WHAT THIS EXERCISE ASKS:
A. According to the import tariff glossary, how long can imported goods be stored in a bonded warehouse without paying duties?
B. Echo the import tariff glossary word for word, starting at "Why it matters: Bonded" and ending at "and Border Protection)".
C. Proceed with the import tariff glossary from the point where it stops.

ARTICLE:
US Import Tariff Glossary: HTS, AD/CVD, Section 301, 232, and More
A plain-English glossary of US import tariff terms every importer should know — from HTS codes and duty rates to Section 301, AD/CVD, safeguard tariffs, and trade preference programs.
Import compliance has its own language. Federal Register notices, customs rulings, and trade regulations are dense with abbreviations and technical terms that can be opaque even to experienced importers. If you've ever stared at a CBP notice wondering what "Column 1 Special" means or how a "countervailing duty" differs from an "anti-dumping duty," this glossary is for you.
Every term below is explained in plain English with context for how it affects your import costs. Bookmark this page — it's designed to be a reference you come back to.
A
AD/CVD (Anti-Dumping / Countervailing Duties)
Additional duties imposed on imports to offset unfair trade practices. Anti-dumping duties apply when a foreign manufacturer sells goods in the US at less than their normal value (i.e., below the price in their home market or below production cost). Countervailing duties apply when a foreign government subsidizes the production or export of goods, giving their manufacturers an unfair cost advantage.
AD/CVD rates are product-specific and country-specific. They can be modest (5–15%) or extreme (200%+). The Department of Commerce investigates and sets the rates; the USITC determines whether the US industry is being harmed. Once an AD/CVD order is in place, it typically stays active for years and is reviewed annually.
Why it matters: AD/CVD duties stack on top of your base HTS duty rate. A product with a 4% base rate that gets hit with a 45% anti-dumping duty suddenly costs 49% in duties. These orders can appear with relatively little warning if your product category is under investigation.
Assessed Duty Rate
The final duty rate applied to your import entry after liquidation. This may differ from the estimated rate you paid at the time of entry if CBP makes adjustments during the liquidation process.
B
Binding Ruling
A written decision from CBP that officially classifies a product under a specific HTS code. Once issued, the ruling is legally binding — CBP cannot retroactively reclassify that product as long as the facts match the ruling. Importers request binding rulings when classification is ambiguous or when the financial stakes of misclassification are high.
Why it matters: A binding ruling is your best protection against retroactive duty assessments. If you import high-volume products where the classification could go either way, getting a ruling before you import is well worth the effort.
Bonded Warehouse
A CBP-supervised facility where imported goods can be stored for up to five years without paying duties. Duties are only assessed when the goods are withdrawn for consumption in the US. If the goods are re-exported, no US duties apply.
Why it matters: Bonded warehousing can be a strategic tool when tariff rates are in flux. If you expect a rate to decrease — for example, if an exclusion is pending — you can hold goods in bond until the lower rate takes effect.
C
CBP (Customs and Border Protection)

SUPPLIED INFORMATION:
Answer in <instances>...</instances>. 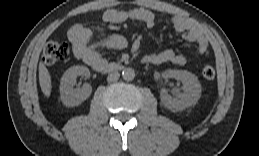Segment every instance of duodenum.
Listing matches in <instances>:
<instances>
[{
  "label": "duodenum",
  "instance_id": "1",
  "mask_svg": "<svg viewBox=\"0 0 259 156\" xmlns=\"http://www.w3.org/2000/svg\"><path fill=\"white\" fill-rule=\"evenodd\" d=\"M122 68L123 66L117 63H105L99 64L95 69L99 72H115L121 70Z\"/></svg>",
  "mask_w": 259,
  "mask_h": 156
}]
</instances>
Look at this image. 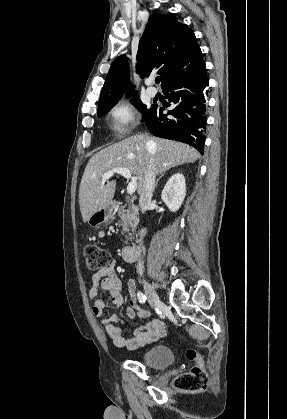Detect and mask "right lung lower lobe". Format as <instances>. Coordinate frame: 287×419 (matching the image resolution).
Masks as SVG:
<instances>
[{
  "mask_svg": "<svg viewBox=\"0 0 287 419\" xmlns=\"http://www.w3.org/2000/svg\"><path fill=\"white\" fill-rule=\"evenodd\" d=\"M206 67L190 77L181 78L164 86L163 92L174 106L167 114L164 107L153 105V110L144 121L155 136L180 141L204 152L206 110L208 101Z\"/></svg>",
  "mask_w": 287,
  "mask_h": 419,
  "instance_id": "obj_1",
  "label": "right lung lower lobe"
}]
</instances>
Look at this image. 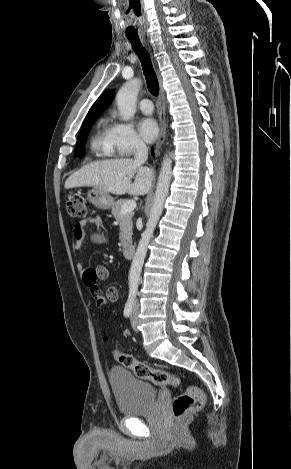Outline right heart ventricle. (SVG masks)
<instances>
[{"label":"right heart ventricle","mask_w":291,"mask_h":469,"mask_svg":"<svg viewBox=\"0 0 291 469\" xmlns=\"http://www.w3.org/2000/svg\"><path fill=\"white\" fill-rule=\"evenodd\" d=\"M108 126L105 120L101 119L96 127L91 139L90 147L92 152L101 157H110L114 154L108 140Z\"/></svg>","instance_id":"right-heart-ventricle-1"}]
</instances>
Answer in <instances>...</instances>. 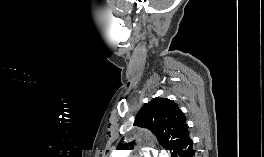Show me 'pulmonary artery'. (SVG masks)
Instances as JSON below:
<instances>
[{"label": "pulmonary artery", "mask_w": 264, "mask_h": 157, "mask_svg": "<svg viewBox=\"0 0 264 157\" xmlns=\"http://www.w3.org/2000/svg\"><path fill=\"white\" fill-rule=\"evenodd\" d=\"M124 153H125V152H122L123 155H124ZM145 157H149V156H145ZM161 157H163V156H161Z\"/></svg>", "instance_id": "e3ab8cb5"}]
</instances>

OUTPUTS IN ORDER:
A. Up to five years.

B.
Why it matters: Bonded warehousing can be a strategic tool when tariff rates are in flux. If you expect a rate to decrease — for example, if an exclusion is pending — you can hold goods in bond until the lower rate takes effect.
C
CBP (Customs and Border Protection)

C.
The federal agency responsible for enforcing customs laws, collecting duties, and regulating imports. CBP officers at ports of entry review entries, assess duties, and conduct examinations. CBP also issues classification rulings, enforces trade remedy orders (AD/CVD), and administers programs like ACE and the Trusted Trader programs.
Column 1 General Rate
The standard duty rate applied to imports from countries with Normal Trade Relations (NTR) status, which includes nearly all US trading partners and all WTO member nations. When people refer to "the duty rate" for an HTS code, they typically mean the Column 1 General rate.
Column 1 Special Rate
A reduced or zero duty rate available under free trade agreements or preference programs. To claim a special rate, the product must qualify under the specific program's rules of origin, and the importer must make the claim on the entry filing. Common programs include USMCA (for Mexico and Canada), CAFTA-DR, and GSP.
Column 2 Rate
The highest statutory duty rate, applied to imports from countries without Normal Trade Relations status. Currently applies to very few countries (Cuba, North Korea). Column 2 rates are typically 5 to 10 times higher than Column 1 rates and are rarely relevant for most importers.
Country of Origin
The country where a product was manufactured or underwent its last substantial transformation. Country of origin determines which duty column applies, whether trade preference programs are available, and whether additional duties (AD/CVD, Section 301) apply. Accurate origin determination is critical — declaring the wrong country of origin can result in significant penalties.
CROSS (Customs Rulings Online Search System)
CBP's searchable database of past classification rulings, accessible at rulings.cbp.gov. Contains thousands of decisions on how specific products should be classified under the HTS. An essential research tool when you're trying to determine the correct HTS code for a product.
Customs Broker
A licensed professional who files customs entries on behalf of importers. Brokers handle classification, documentation, duty payment, and communication with CBP. Using a licensed broker is required for most commercial import entries (with limited exceptions). Your broker is your front line for classification accuracy and compliance.
D
De Minimis Threshold
The value below which imported goods are exempt from duties and formal entry requirements. For the US, the de minimis threshold is currently $800 per shipment. Goods valued at $800 or less can generally enter duty-free under an informal entry.
Drawback
A refund of duties previously paid on imported goods that are subsequently exported, either in their original form or after being manufactured into a different product. Duty drawback can recover up to 99% of the duties paid. It requires detailed recordkeeping and a formal claim process, but for manufacturers who import materials and export finished goods, it can represent significant savings.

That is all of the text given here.